> Excerpted passage:
┄┄┄┄┄┄┄┄┄┄
Visualizing the Confusion Matrix

- Generate a heatmap representation of the confusion matrix, which is a visual way to analyze the performance of a classification model.
- Create the heatmap using the **sns.heatmap()** function from the seaborn library, with additional customization for labels, title, and tick marks to enhance the readability of the plot.


In [43]:
# Import seaborn for data visualization and matplotlib.pyplot for creating plots

# // TODO
# Create a subplot and visualize the confusion matrix using a heatmap with seaborn
# The heatmap will have annotations, and the color map is set to 'Blues'
# The 'fmt='g'' specifies the format for the annotations as general numeric format
fig = px.imshow(cnf_matrix, text_auto=True, color_continuous_scale="Blues")


# Set the labels, title, and ticks for better interpretation
# Set x-axis and y-axis tick labels to represent the classes ('0' and '1')

fig.update_layout(
    title="Confusion Matrix",
    xaxis_title="Predicted",
    yaxis_title="Actual",
    xaxis=dict(tickmode="array", tickvals=[0, 1], ticktext=["0", "1"]),
    yaxis=dict(tickmode="array", tickvals=[0, 1], ticktext=["0", "1"]),
)


fig.show()
┄┄┄┄┄┄┄┄┄┄
> Information:
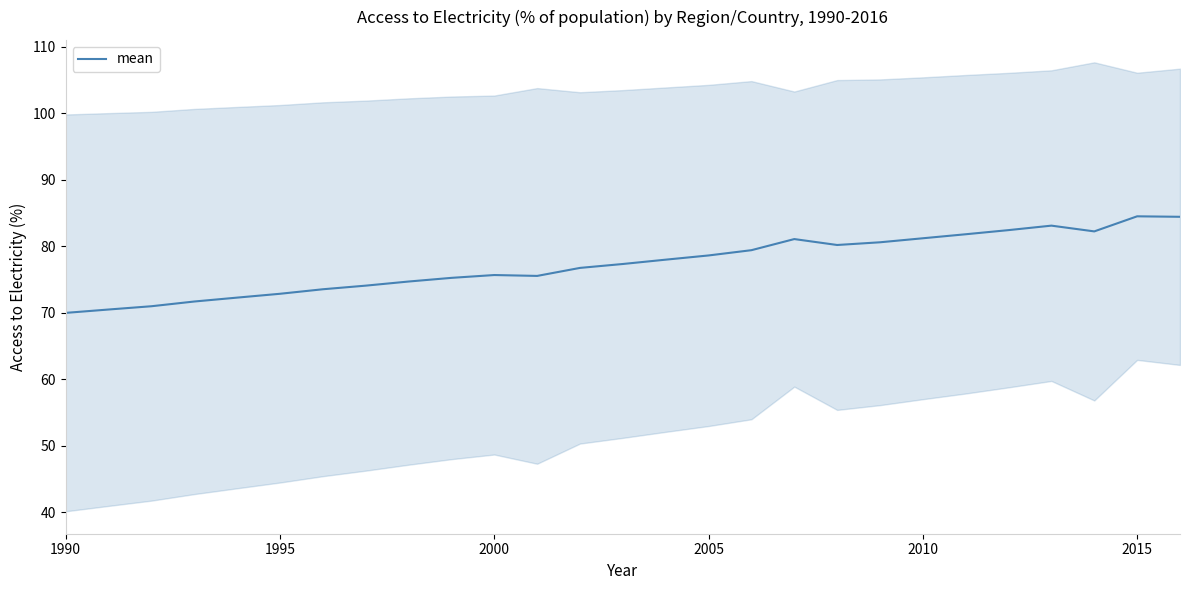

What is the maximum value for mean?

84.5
┄┄┄┄┄┄┄┄┄┄
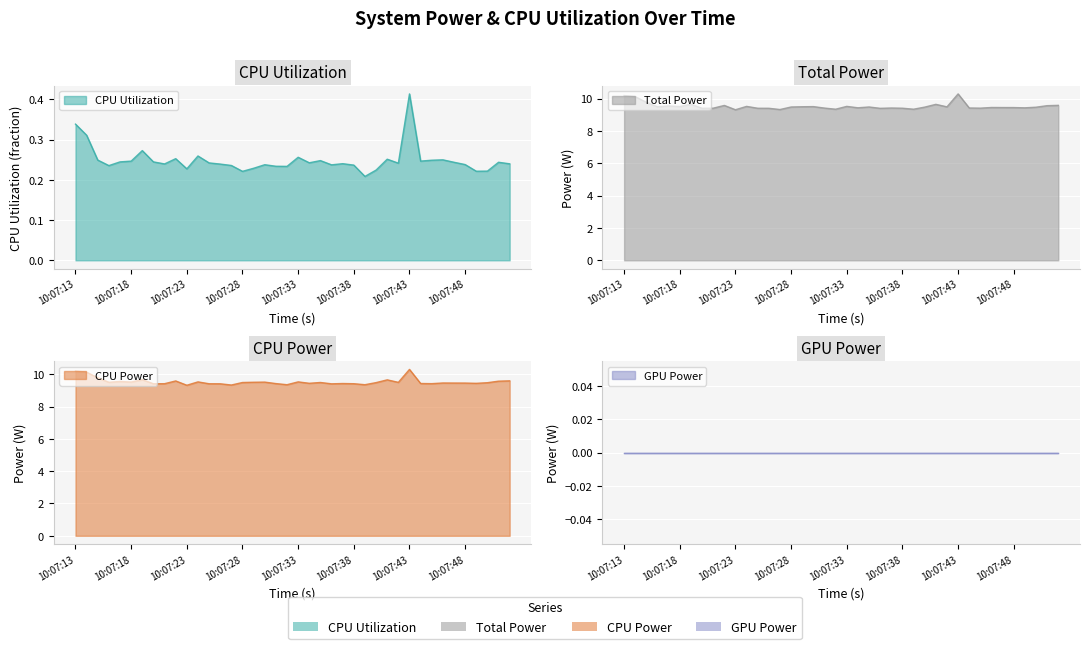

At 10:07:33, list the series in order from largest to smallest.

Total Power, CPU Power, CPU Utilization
┄┄┄┄┄┄┄┄┄┄
> What is needed:
Update the portion of the confusion matrix excerpt that opens with the words "- Create the" and closes with "of the plot.", putting "legibility" in place of "readability".

> Answer area:
- Create the heatmap using the **sns.heatmap()** function from the seaborn library, with additional customization for labels, title, and tick marks to enhance the legibility of the plot.